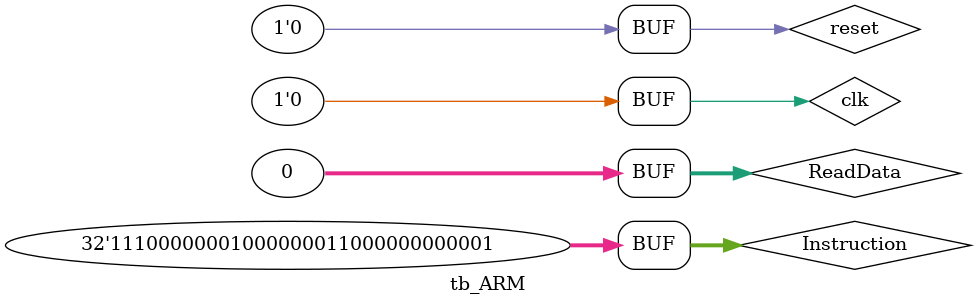
<source format=sv>
module tb_ARM();
	logic clk, reset = 0;
	logic [31:0] Instruction;
	logic MemWrite;
	logic [31:0] ALUResult, WriteData; 
	logic [31:0] ReadData;
	// instantiate device to be tested 
	ARM dut(clk, reset, Instruction,ReadData, MemWrite, ALUResult, WriteData);
	// initialize test
	
	always 
		begin 
			reset <= 0;
			clk <= 1; 
			# 5;
			clk <= 0; 
			# 5;
		
		end
	initial
		begin
			reset <= 0;
			//ADD R0, R1, #42
			//313029282726252423222120191817161514131211109876543210
			//1 1 1 0 0 0 1 0 0 0 0 0 0 0 0 1 0 0 0 0 0 0 0000101010
			Instruction<= 32'b11100010000000010000000000101010;
		   ReadData   <= 0;
			# 10; 
			
			//ADD R1, R1, #5
			//11100010100000010001000000000101
		   Instruction<= 32'b11100010100000010001000000000101;
		   ReadData   <= 0;
			# 10; 
			
			//SUB R2, R0, #4
			//11100010010000000010000000000100
		   Instruction<= 32'b11100010001000000010000000000100;
		   ReadData   <= 0;
			# 10; 
			
			//SUB R3, R0, R1
			//11100000010000000011000000000001
		   Instruction<= 32'b11100000001000000011000000000001;
		   ReadData   <= 0;
			# 10;
			
			/*
			//CMP R1, #41
			//11100011010100010000000000101001
			Instruction<= 32'b11100011010100010000000000101001;
		   ReadData   <= 0;
			# 10; 
			*/
		end
		



endmodule

</source>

• • • • • • •

* _Work item_:
Would you set down the records exactly, with no pictures included?

* _Finished task_:
<source format=sv>
module tb_ARM();
	logic clk, reset = 0;
	logic [31:0] Instruction;
	logic MemWrite;
	logic [31:0] ALUResult, WriteData; 
	logic [31:0] ReadData;
	// instantiate device to be tested 
	ARM dut(clk, reset, Instruction,ReadData, MemWrite, ALUResult, WriteData);
	// initialize test
	
	always 
		begin 
			reset <= 0;
			clk <= 1; 
			# 5;
			clk <= 0; 
			# 5;
		
		end
	initial
		begin
			reset <= 0;
			//ADD R0, R1, #42
			//313029282726252423222120191817161514131211109876543210
			//1 1 1 0 0 0 1 0 0 0 0 0 0 0 0 1 0 0 0 0 0 0 0000101010
			Instruction<= 32'b11100010000000010000000000101010;
		   ReadData   <= 0;
			# 10; 
			
			//ADD R1, R1, #5
			//11100010100000010001000000000101
		   Instruction<= 32'b11100010100000010001000000000101;
		   ReadData   <= 0;
			# 10; 
			
			//SUB R2, R0, #4
			//11100010010000000010000000000100
		   Instruction<= 32'b11100010001000000010000000000100;
		   ReadData   <= 0;
			# 10; 
			
			//SUB R3, R0, R1
			//11100000010000000011000000000001
		   Instruction<= 32'b11100000001000000011000000000001;
		   ReadData   <= 0;
			# 10;
			
			/*
			//CMP R1, #41
			//11100011010100010000000000101001
			Instruction<= 32'b11100011010100010000000000101001;
		   ReadData   <= 0;
			# 10; 
			*/
		end
		



endmodule

</source>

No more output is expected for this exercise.